In New York City, for example, 58 percent of those vaccinated were white, while white people made up only 52 percent of the eligible population, according to the state data. About 14.4 percent of those vaccinated were Black, despite Black people comprising more than 30 percent of the eligible population.

About 16 percent of those vaccinated in the city were Hispanic or Latino, but Hispanic or Latino people make up about 24 percent of the eligible population, according to the state data.

Experts say people across the country who live in underserved neighborhoods face a variety of obstacles to vaccination, including registration systems and websites that can take hours to navigate, a lack of transportation and difficulty getting time off from work to get a shot. Many people in communities of color are more likely to be hesitant about getting vaccinated, in light of the history of unethical medical research in the United States.

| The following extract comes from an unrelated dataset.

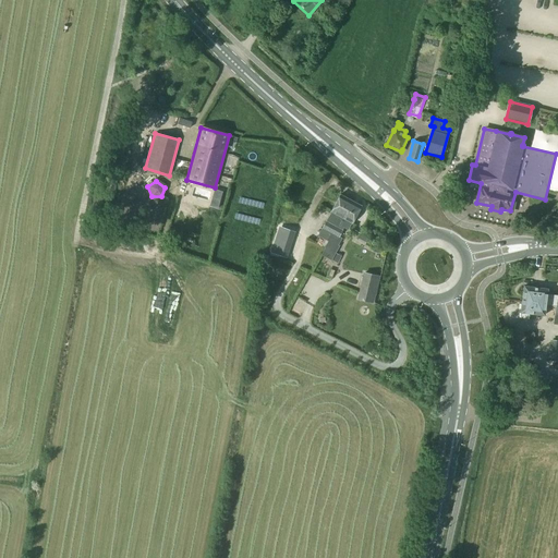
[(326,221),(322,230),(331,235),(325,249),(335,253),(338,246),(336,245),(339,240),(338,239),(341,230),(342,228),(348,230),(356,214),(358,214),(361,209),(360,208),(360,207),(361,206),(360,206),(340,195),(339,196),(330,213),(335,215),(332,220),(330,223),(326,221)]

Mr. de Blasio said on Tuesday that a new vaccine site was opening on Wednesday at the Teachers Preparatory High School in Brownsville, Brooklyn, and would be open six days a week and give priority to home health aides and to people living in Brownsville and East New York.

“This is about addressing inequality, doing something very tangible about it,” he said.

Another new vaccine site would open on Thursday at the Empire Outlets in Staten Island, he said.

The city vaccinated 317,227 people last week, including 55,339 people on one day, Mr. de Blasio said, adding that more than 10 percent of New Yorkers had now received at least one dose. He said the city could vaccinate far more people each day if it could get more doses from the federal government.